Proprio qui a Croydon c’è stato il primo morto dall’inizio della rivolta: un 26enne ferito lunedì sera da un proiettile alla testa, in circostanze ancora poco chiare, ieri è deceduto in ospedale. «Pago tremila sterline per tre vetrine. Ma non ho alternative, rischio altrimenti di perdere tutto. Il lavoro di una vita», esclama Malcom John, 49 anni, originario dei Caraibi e dagli anni 90 proprietario di un «Fish and Chips» nel centro di Croydon. La lavanderia vicina ha affidato il lavoro a un giovane falegname, Ken Clock, che nelle ultime ore ha guadagnato 10.000 sterline a tappezzare vetrate.
Sta diventando sera. Il tempo stringe. «Potrebbe essere un’altra notte di passione. Pazzia. Speriamo che la polizia sia più dura», aggiunge il proprietario di un negozietto in attesa che Ken arrivi da lui. La radio a tutto volume del camioncino carico di assi segnala in tempo reale le cronache dei disordini. Quelli più acuti hanno raggiunto Manchester. Sembra che nella regione di Londra bande di giovani si stiano dirigendo su Sutton e minaccino di tornare a Peckham e Brixton, dove avevano seminato terrore e rabbia già  lunedì notte.
Ciò che colpisce arrivando a Croydon non sono i quattro o cinque palazzi incendiati. Anche se uno è quello di un mobiliere che era la gloria del sobborgo: Reeves esisteva dal 1867. Piuttosto stupisce la vastità  delle devastazioni, e la paura della gente. Siamo solo a una ventina di chilometri a sud di Westminster ma pare un altro pianeta. I ragazzini banditi colpiscono a macchia di leopardo. Una zona può essere del tutto normale, con turisti per strada, caffè aperti, traffico intenso. E due strade più in là  è il deserto. Alle 17 il quartiere è sbarrato, chiuso in casa. Qui i fatti più gravi sono iniziati lunedì dopo le 20. «Ho visto bande di ragazzi arrivare a ondate. Molti armati di grimaldelli, sbarre e seghe. Si erano dati appuntamento tramite i BlackBerry e Twitter, con le email. Li aveva individuati anche la polizia, che però evidentemente non era pronta ad affrontare le violenze seguite. Alle nove di sera hanno dato fuoco a un bus di linea, poi alla falegnameria. Nel caos sono cominciati i saccheggi», racconta Kay Hussein, una pachistana che abita di fronte alla stazione dei bus vandalizzata. Ladri di lusso: si sono accaniti contro i negozi di musica, di elettronica e telefonini, biciclette da corsa. Nei supermercati hanno preferito liquori, vino, birra e dolci. Potendo scegliere, hanno lasciato perdere i vestiti meno cari dei grandi magazzini e si sono concentrati sugli abiti firmati delle boutique.

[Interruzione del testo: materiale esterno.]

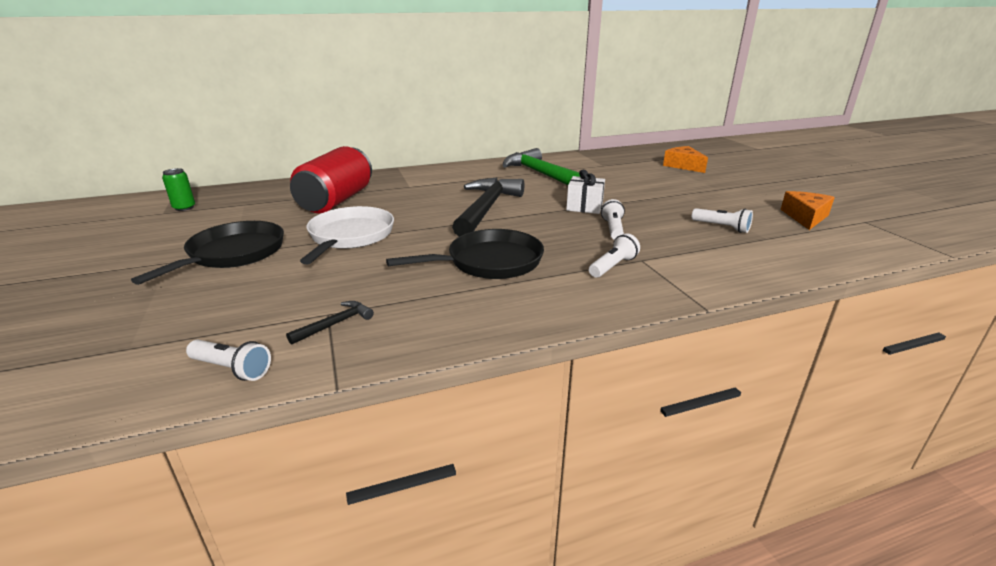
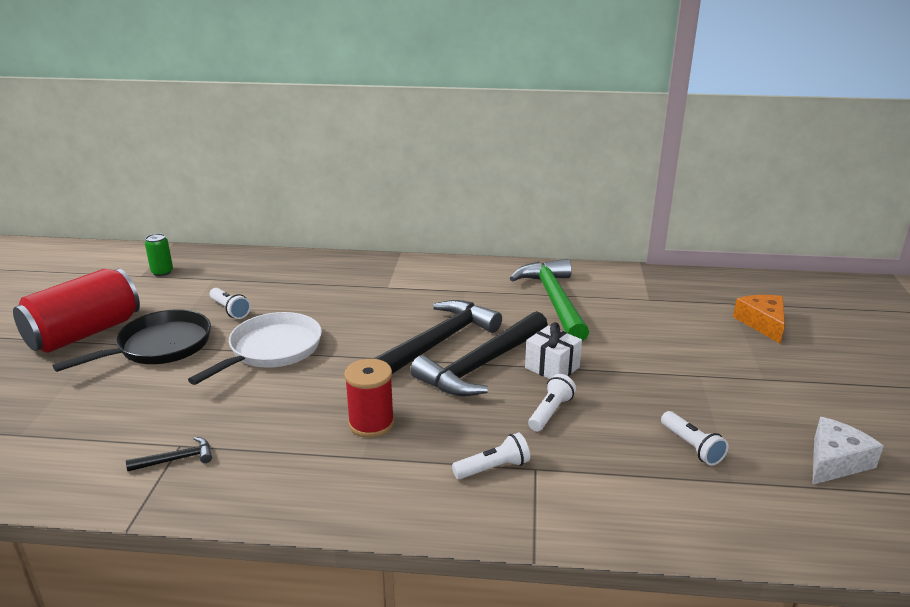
camera: 25 degrees right, 0 degrees up
white flashlight [186,340,271,381] -> white flashlight moved to [210,288,251,319]
red can [290,146,372,214] -> red can moved to [13,268,140,353]
black pan [386,229,544,279] -> red spool [344,359,394,438]
orange cheese [780,191,835,230] -> white cheese [812,417,884,485]
none -> black hammer [410,311,548,397]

Croydon non ha nulla a che fare con i sobborghi poveri e sovrappopolati di immigrati neri o arabi che furono al cuore delle sommosse di Brixton del 1981. Al contrario, l’isola pedonale del centro è costellata da negozi di lusso, i ristoranti appaiono ricercati, costosi, ampie zone verdi sono circondate da nuovi palazzi dalle vetrate luminose. «Questi banditi bambini sono figli del benessere. Hanno tutto e vorrebbero di più, subito. Non sono poveri, non sono discriminati, piuttosto vengono da famiglie di divorziati, sono figli della strada, senza alcun controllo. Pensano di avere diritto a tutto ciò che vedono nelle vetrine. E se lo prendono», osserva risentito Micol McKenzie, un giamaicano di 40 anni che ora dice di temere per i suoi due bambini di quattro e sei anni. «Londra è sempre più accerchiata dalle bande, a scuola sono diventate il riferimento identitario. I giovani hanno perso il senso dello Stato e della comunità ». Lo contraddice Alì Nazeimi, d’origine iraniana, che vive nella strada vicino. «Non che le nostre autorità  siano un grande esempio per i ragazzi.
Gli ultimi scandali tra politici, polizia e giornalisti hanno demolito il rispetto per l’autorità  pubblica. Le rivolte sono l’espressione violenta del malessere profondo che attraversa i giovani del nostro Paese», dice polemico. Con il buio i ragazzi tornano per la strada. Giocano a rimpiattino con la polizia ormai dispiegata in forze. Ci sono tanti africani, altri parlano arabo, ma non mancano inglesi biondi. «Sono contento. Molto contento», esclama uno sui vent’anni in sella a una bici scassata. I compagni guardano soddisfatti i bidoni della spazzatura rovesciati a terra e il vuoto spettrale del centro.